Sarà ora questa la “sfida nella sfida” di Axel, che, come è facile intuire, può guardare con soddisfazione a come si è evoluto il 2011, dove ha saputo scalare circa 150 posizioni nel ranking ATP. Tutto questo grazie allo straordinario curriculum fornito nelle competizioni ITF, in cui Michon ha colto ben sei titoli (due in maggio in Bulgaria, seguiti da acuti singoli in Serbia, Romania, Italia, a Frascati per la precisione, e Marocco, quest’ultimo torneo dotato di un montepremi di 15.000$), oltre ad una finale e a quattro semi, piazzamenti che gli garantirebbero, in un’eventuale graduatoria che tenesse conto dei punti collezionati nelle competizioni futures, di occupare la seconda posizione a quota 164, dietro solo all’iberico Arnau Brugues-Davi. Più in chiaroscuro le sue prestazioni nei challenger, dove nei main draw ha colto un solo successo a fronte di quattro partecipazioni – a Stettino contro Michal Przysiezny – mentre a livello maggiore Axel si è disimpegnato solo in occasioni importanti, vale a dire gli Slam. Tramite wild card a Parigi, per meriti di classifica a New York, sempre nelle qualificazioni: nessuna vittoria di cui potersi fregiare, ma già il fatto che abbia acquisito questo status è sintomatico di come sia cresciuto nel corso della stagione.

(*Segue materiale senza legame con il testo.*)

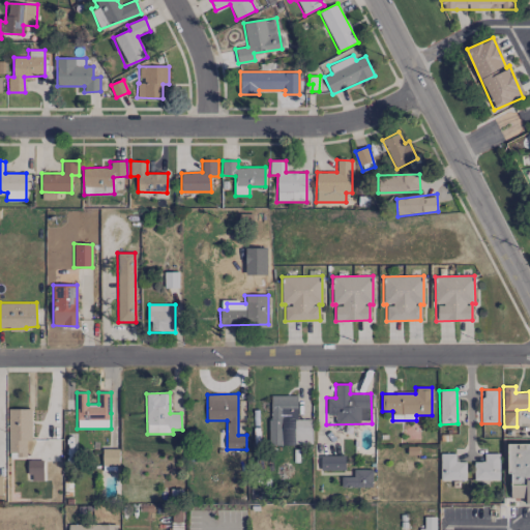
[(297,395),(270,395),(270,444),(311,444),(311,439),(304,439),(304,420),(297,420),(297,395)]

Basterebbe, per attestarlo, guardare il saldo vittorie-sconfitte nel corso degli ultimi 10 mesi, che segnala un prestigioso +40 (56 vittorie e 16 sconfitte) per determinare quanto di buono questo ragazzo di estrazione classica – questo il titolo di studio conseguito e questa una delle sue passioni principali al di fuori del campo da gioco, con un amore particolare per gli autori illuministi transalpini come Rousseau, Diderot e Voltaire – ha saputo regalarci. E come, in questo modo, ha saputo smentire, chi, come il sottoscritto, nel febbraio del 2008, restò stupito di una wild-card che a posteriori aveva una sua ragion d’essere.